● Work request:
Within the lines below, find those that hold the string "ਡਬਲਜ" and copy each one.

● Stored data entries:
-- Opening Marker --

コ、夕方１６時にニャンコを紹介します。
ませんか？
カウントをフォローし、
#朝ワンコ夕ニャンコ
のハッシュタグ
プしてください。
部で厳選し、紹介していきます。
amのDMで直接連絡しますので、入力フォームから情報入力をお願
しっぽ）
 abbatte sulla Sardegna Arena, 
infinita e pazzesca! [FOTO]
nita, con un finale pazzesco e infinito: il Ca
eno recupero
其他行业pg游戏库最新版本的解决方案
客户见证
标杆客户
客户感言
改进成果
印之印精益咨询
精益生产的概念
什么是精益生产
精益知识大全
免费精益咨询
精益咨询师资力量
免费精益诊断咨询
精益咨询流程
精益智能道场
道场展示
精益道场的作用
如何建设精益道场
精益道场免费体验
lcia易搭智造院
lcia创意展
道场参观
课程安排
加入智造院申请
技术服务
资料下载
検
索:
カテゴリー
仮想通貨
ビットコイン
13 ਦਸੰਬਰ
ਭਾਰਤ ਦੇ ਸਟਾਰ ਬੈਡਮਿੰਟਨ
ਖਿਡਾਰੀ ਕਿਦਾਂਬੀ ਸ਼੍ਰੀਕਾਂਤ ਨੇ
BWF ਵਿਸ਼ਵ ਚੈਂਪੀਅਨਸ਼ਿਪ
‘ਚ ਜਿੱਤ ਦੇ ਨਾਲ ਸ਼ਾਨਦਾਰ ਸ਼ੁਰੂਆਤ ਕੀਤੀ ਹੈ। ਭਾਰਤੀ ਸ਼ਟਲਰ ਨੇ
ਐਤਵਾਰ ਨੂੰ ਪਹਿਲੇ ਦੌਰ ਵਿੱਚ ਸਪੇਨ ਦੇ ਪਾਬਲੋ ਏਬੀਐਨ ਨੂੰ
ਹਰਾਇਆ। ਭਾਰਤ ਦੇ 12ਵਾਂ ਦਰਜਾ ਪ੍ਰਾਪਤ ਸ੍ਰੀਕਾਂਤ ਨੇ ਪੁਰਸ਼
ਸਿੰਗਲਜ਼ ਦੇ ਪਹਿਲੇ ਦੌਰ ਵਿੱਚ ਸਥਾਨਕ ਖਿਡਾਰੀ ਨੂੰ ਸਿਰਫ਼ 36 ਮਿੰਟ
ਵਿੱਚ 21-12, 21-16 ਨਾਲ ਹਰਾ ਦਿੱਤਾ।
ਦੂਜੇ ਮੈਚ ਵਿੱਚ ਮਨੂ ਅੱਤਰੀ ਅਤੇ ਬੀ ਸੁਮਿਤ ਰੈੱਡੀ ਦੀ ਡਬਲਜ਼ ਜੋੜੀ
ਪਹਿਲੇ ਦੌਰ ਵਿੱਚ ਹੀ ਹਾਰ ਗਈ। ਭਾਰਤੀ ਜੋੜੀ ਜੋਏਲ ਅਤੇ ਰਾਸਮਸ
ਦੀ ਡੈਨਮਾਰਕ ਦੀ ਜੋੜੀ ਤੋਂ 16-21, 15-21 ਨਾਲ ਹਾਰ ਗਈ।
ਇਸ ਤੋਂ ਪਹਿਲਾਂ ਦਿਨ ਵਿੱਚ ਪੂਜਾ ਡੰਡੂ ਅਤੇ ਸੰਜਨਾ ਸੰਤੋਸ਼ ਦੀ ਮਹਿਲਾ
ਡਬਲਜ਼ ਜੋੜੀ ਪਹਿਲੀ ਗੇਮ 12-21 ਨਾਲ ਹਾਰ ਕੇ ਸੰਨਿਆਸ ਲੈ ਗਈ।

-- Closing Marker --

● Problem solution:
ਦੂਜੇ ਮੈਚ ਵਿੱਚ ਮਨੂ ਅੱਤਰੀ ਅਤੇ ਬੀ ਸੁਮਿਤ ਰੈੱਡੀ ਦੀ ਡਬਲਜ਼ ਜੋੜੀ
ਡਬਲਜ਼ ਜੋੜੀ ਪਹਿਲੀ ਗੇਮ 12-21 ਨਾਲ ਹਾਰ ਕੇ ਸੰਨਿਆਸ ਲੈ ਗਈ।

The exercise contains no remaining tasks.